§ **What you have to do**: After locating the line that contains "pyautogui.doubleClick(108, 236)", output that line and each one following it, exactly, to the end of the entries. No pictures.

§ **Dataset records**:
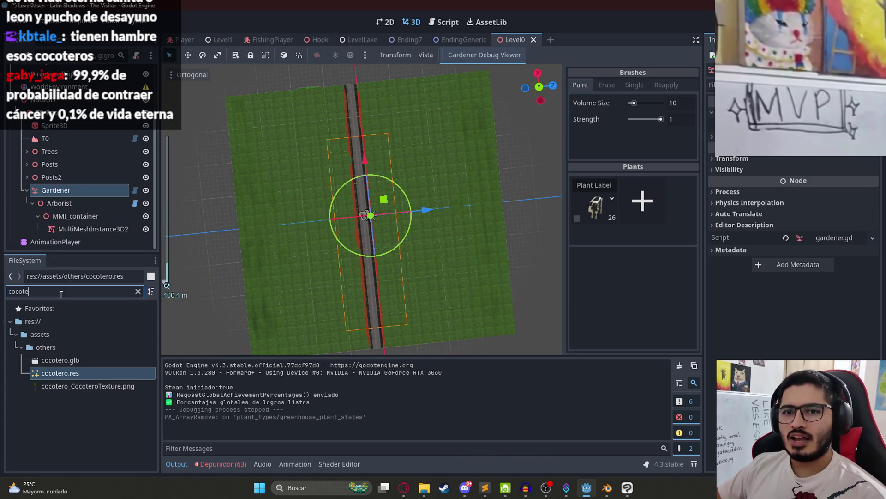
pyautogui.click(27, 190)
pyautogui.click(62, 215)
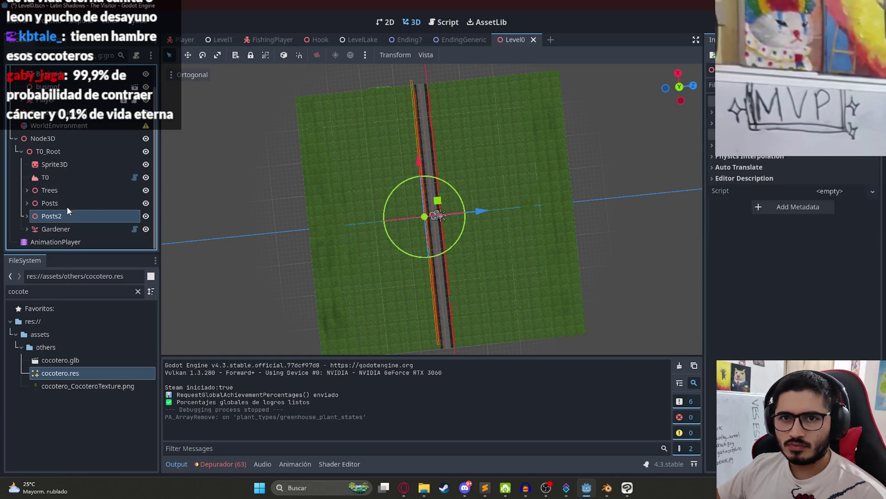
pyautogui.click(70, 191)
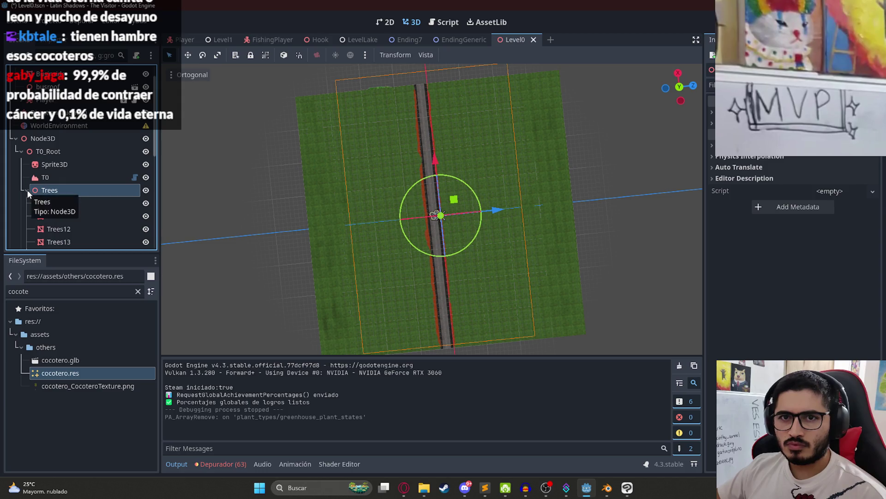
pyautogui.rightClick(48, 154)
# - Add a Node3D child named 'Cocoteros' under T0_Root, save, and switch to Opera
pyautogui.click(90, 159)
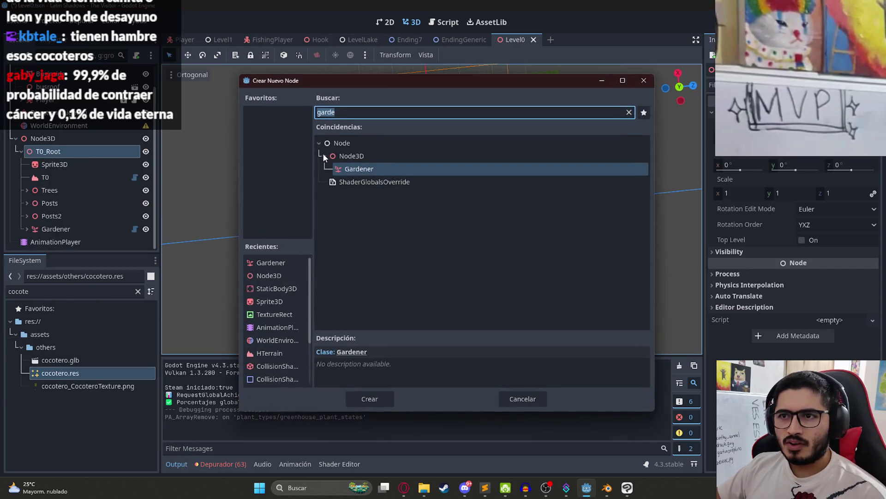
pyautogui.write('node3d')
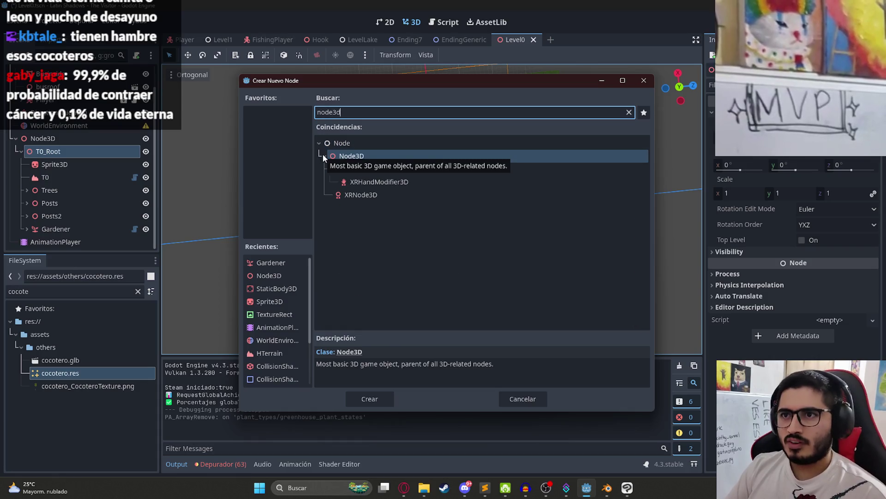
pyautogui.press('Return')
pyautogui.doubleClick(108, 236)
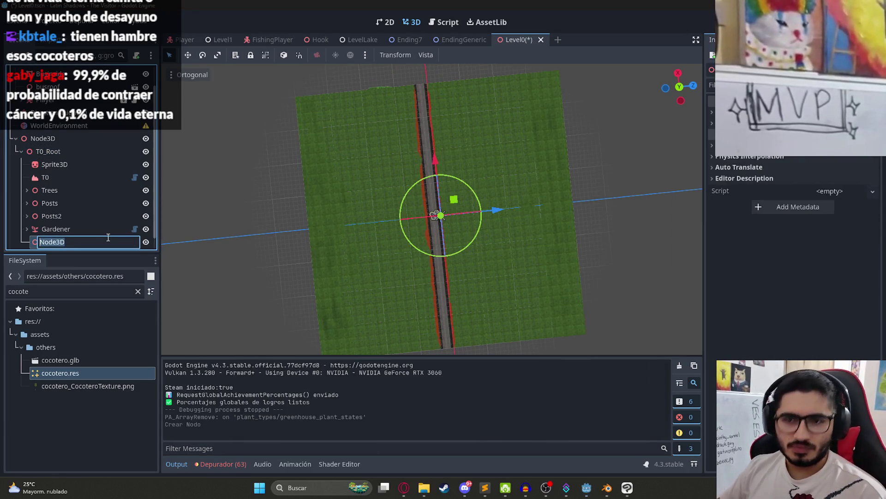
pyautogui.write('Cocoteros')
pyautogui.press('Return')
pyautogui.press('ctrl+s')
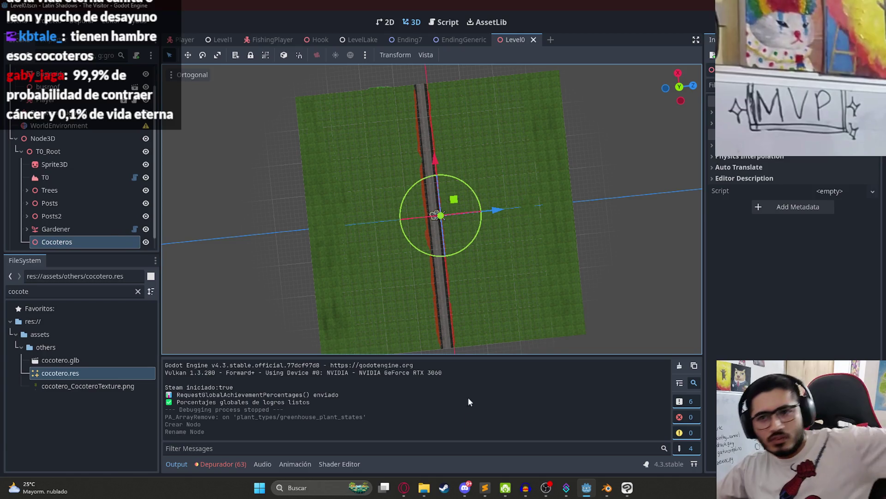
pyautogui.click(404, 485)
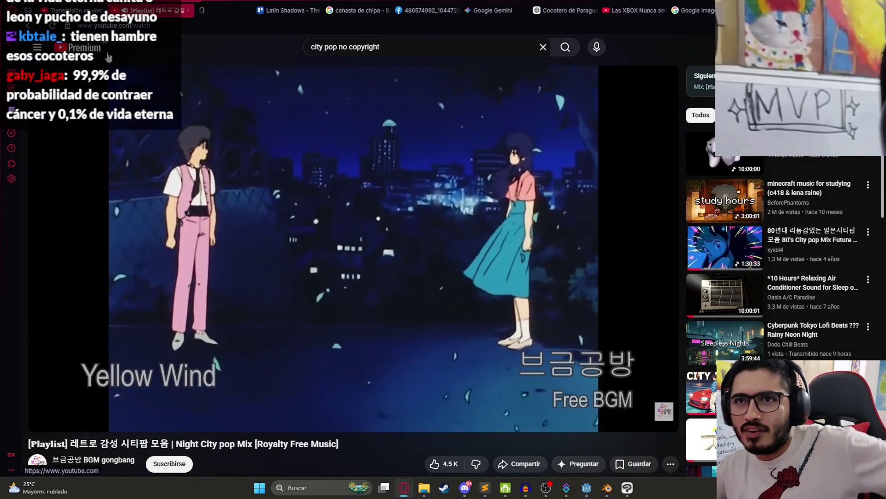
# - Open the 'cosas girando' playlist on YouTube and play the monkeys video full screen
pyautogui.click(214, 7)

§ **Reply**:
pyautogui.doubleClick(108, 236)
pyautogui.write('Cocoteros')
pyautogui.press('Return')
pyautogui.press('ctrl+s')
pyautogui.click(404, 485)
# - Open the 'cosas girando' playlist on YouTube and play the monkeys video full screen
pyautogui.click(214, 7)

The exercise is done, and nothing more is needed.